_Exercise_. Put every line of the entries below into one numbered list, omitting blank lines.

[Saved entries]

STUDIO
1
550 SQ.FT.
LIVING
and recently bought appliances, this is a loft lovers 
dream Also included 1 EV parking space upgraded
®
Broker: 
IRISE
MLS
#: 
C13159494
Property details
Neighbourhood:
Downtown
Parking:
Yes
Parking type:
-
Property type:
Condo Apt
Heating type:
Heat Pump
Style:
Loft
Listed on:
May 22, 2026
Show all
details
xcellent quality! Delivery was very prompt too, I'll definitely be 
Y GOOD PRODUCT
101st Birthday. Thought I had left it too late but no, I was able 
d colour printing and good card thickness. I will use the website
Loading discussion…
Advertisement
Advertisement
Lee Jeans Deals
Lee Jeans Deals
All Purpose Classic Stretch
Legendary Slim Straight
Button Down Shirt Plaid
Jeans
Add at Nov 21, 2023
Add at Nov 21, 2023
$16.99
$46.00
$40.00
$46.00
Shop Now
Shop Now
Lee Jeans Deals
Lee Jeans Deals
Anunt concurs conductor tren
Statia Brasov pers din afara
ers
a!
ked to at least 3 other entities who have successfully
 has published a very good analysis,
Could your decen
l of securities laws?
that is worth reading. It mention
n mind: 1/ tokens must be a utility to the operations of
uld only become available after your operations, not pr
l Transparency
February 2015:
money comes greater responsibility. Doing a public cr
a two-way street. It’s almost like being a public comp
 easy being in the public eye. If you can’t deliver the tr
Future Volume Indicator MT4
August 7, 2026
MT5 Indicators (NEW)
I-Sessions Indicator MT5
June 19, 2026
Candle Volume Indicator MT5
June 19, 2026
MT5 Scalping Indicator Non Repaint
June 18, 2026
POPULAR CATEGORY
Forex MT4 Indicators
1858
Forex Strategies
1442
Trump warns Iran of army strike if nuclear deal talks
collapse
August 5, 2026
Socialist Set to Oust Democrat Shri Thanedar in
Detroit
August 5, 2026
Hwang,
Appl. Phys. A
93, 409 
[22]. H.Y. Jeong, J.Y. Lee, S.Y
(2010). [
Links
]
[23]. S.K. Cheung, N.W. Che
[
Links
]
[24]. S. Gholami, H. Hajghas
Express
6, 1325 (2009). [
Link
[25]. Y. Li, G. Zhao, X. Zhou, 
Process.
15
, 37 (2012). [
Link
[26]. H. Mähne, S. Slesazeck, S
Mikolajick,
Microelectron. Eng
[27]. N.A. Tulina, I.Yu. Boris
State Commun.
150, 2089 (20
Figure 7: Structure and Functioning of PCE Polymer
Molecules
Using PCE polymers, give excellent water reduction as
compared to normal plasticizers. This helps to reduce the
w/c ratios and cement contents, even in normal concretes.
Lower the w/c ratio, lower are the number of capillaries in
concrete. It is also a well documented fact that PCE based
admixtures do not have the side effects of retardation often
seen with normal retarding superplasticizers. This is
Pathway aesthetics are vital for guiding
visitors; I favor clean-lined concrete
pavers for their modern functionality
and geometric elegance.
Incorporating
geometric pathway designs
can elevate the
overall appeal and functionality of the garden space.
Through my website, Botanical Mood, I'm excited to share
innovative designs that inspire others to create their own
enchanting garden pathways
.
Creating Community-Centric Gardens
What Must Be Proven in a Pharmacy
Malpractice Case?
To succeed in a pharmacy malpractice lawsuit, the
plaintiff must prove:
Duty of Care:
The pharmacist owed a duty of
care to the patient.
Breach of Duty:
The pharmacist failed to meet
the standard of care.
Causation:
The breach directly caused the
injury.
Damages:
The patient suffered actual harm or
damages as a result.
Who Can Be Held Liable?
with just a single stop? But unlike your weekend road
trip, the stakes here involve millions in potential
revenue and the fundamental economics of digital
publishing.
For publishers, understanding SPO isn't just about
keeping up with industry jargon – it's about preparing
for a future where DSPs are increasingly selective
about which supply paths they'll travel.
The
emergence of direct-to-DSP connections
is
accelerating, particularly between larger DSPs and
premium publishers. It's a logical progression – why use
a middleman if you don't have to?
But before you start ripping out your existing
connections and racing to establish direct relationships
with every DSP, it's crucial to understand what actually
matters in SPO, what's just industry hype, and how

_Answer box_.
1. STUDIO
2. 1
3. 550 SQ.FT.
4. LIVING
5. and recently bought appliances, this is a loft lovers 
6. dream Also included 1 EV parking space upgraded
7. ®
8. Broker: 
9. IRISE
10. MLS
11. #: 
12. C13159494
13. Property details
14. Neighbourhood:
15. Downtown
16. Parking:
17. Yes
18. Parking type:
19. -
20. Property type:
21. Condo Apt
22. Heating type:
23. Heat Pump
24. Style:
25. Loft
26. Listed on:
27. May 22, 2026
28. Show all
29. details
30. xcellent quality! Delivery was very prompt too, I'll definitely be 
31. Y GOOD PRODUCT
32. 101st Birthday. Thought I had left it too late but no, I was able 
33. d colour printing and good card thickness. I will use the website
34. Loading discussion…
35. Advertisement
36. Advertisement
37. Lee Jeans Deals
38. Lee Jeans Deals
39. All Purpose Classic Stretch
40. Legendary Slim Straight
41. Button Down Shirt Plaid
42. Jeans
43. Add at Nov 21, 2023
44. Add at Nov 21, 2023
45. $16.99
46. $46.00
47. $40.00
48. $46.00
49. Shop Now
50. Shop Now
51. Lee Jeans Deals
52. Lee Jeans Deals
53. Anunt concurs conductor tren
54. Statia Brasov pers din afara
55. ers
56. a!
57. ked to at least 3 other entities who have successfully
58.  has published a very good analysis,
59. Could your decen
60. l of securities laws?
61. that is worth reading. It mention
62. n mind: 1/ tokens must be a utility to the operations of
63. uld only become available after your operations, not pr
64. l Transparency
65. February 2015:
66. money comes greater responsibility. Doing a public cr
67. a two-way street. It’s almost like being a public comp
68.  easy being in the public eye. If you can’t deliver the tr
69. Future Volume Indicator MT4
70. August 7, 2026
71. MT5 Indicators (NEW)
72. I-Sessions Indicator MT5
73. June 19, 2026
74. Candle Volume Indicator MT5
75. June 19, 2026
76. MT5 Scalping Indicator Non Repaint
77. June 18, 2026
78. POPULAR CATEGORY
79. Forex MT4 Indicators
80. 1858
81. Forex Strategies
82. 1442
83. Trump warns Iran of army strike if nuclear deal talks
84. collapse
85. August 5, 2026
86. Socialist Set to Oust Democrat Shri Thanedar in
87. Detroit
88. August 5, 2026
89. Hwang,
90. Appl. Phys. A
91. 93, 409 
92. [22]. H.Y. Jeong, J.Y. Lee, S.Y
93. (2010). [
94. Links
95. ]
96. [23]. S.K. Cheung, N.W. Che
97. [
98. Links
99. ]
100. [24]. S. Gholami, H. Hajghas
101. Express
102. 6, 1325 (2009). [
103. Link
104. [25]. Y. Li, G. Zhao, X. Zhou, 
105. Process.
106. 15
107. , 37 (2012). [
108. Link
109. [26]. H. Mähne, S. Slesazeck, S
110. Mikolajick,
111. Microelectron. Eng
112. [27]. N.A. Tulina, I.Yu. Boris
113. State Commun.
114. 150, 2089 (20
115. Figure 7: Structure and Functioning of PCE Polymer
116. Molecules
117. Using PCE polymers, give excellent water reduction as
118. compared to normal plasticizers. This helps to reduce the
119. w/c ratios and cement contents, even in normal concretes.
120. Lower the w/c ratio, lower are the number of capillaries in
121. concrete. It is also a well documented fact that PCE based
122. admixtures do not have the side effects of retardation often
123. seen with normal retarding superplasticizers. This is
124. Pathway aesthetics are vital for guiding
125. visitors; I favor clean-lined concrete
126. pavers for their modern functionality
127. and geometric elegance.
128. Incorporating
129. geometric pathway designs
130. can elevate the
131. overall appeal and functionality of the garden space.
132. Through my website, Botanical Mood, I'm excited to share
133. innovative designs that inspire others to create their own
134. enchanting garden pathways
135. .
136. Creating Community-Centric Gardens
137. What Must Be Proven in a Pharmacy
138. Malpractice Case?
139. To succeed in a pharmacy malpractice lawsuit, the
140. plaintiff must prove:
141. Duty of Care:
142. The pharmacist owed a duty of
143. care to the patient.
144. Breach of Duty:
145. The pharmacist failed to meet
146. the standard of care.
147. Causation:
148. The breach directly caused the
149. injury.
150. Damages:
151. The patient suffered actual harm or
152. damages as a result.
153. Who Can Be Held Liable?
154. with just a single stop? But unlike your weekend road
155. trip, the stakes here involve millions in potential
156. revenue and the fundamental economics of digital
157. publishing.
158. For publishers, understanding SPO isn't just about
159. keeping up with industry jargon – it's about preparing
160. for a future where DSPs are increasingly selective
161. about which supply paths they'll travel.
162. The
163. emergence of direct-to-DSP connections
164. is
165. accelerating, particularly between larger DSPs and
166. premium publishers. It's a logical progression – why use
167. a middleman if you don't have to?
168. But before you start ripping out your existing
169. connections and racing to establish direct relationships
170. with every DSP, it's crucial to understand what actually
171. matters in SPO, what's just industry hype, and how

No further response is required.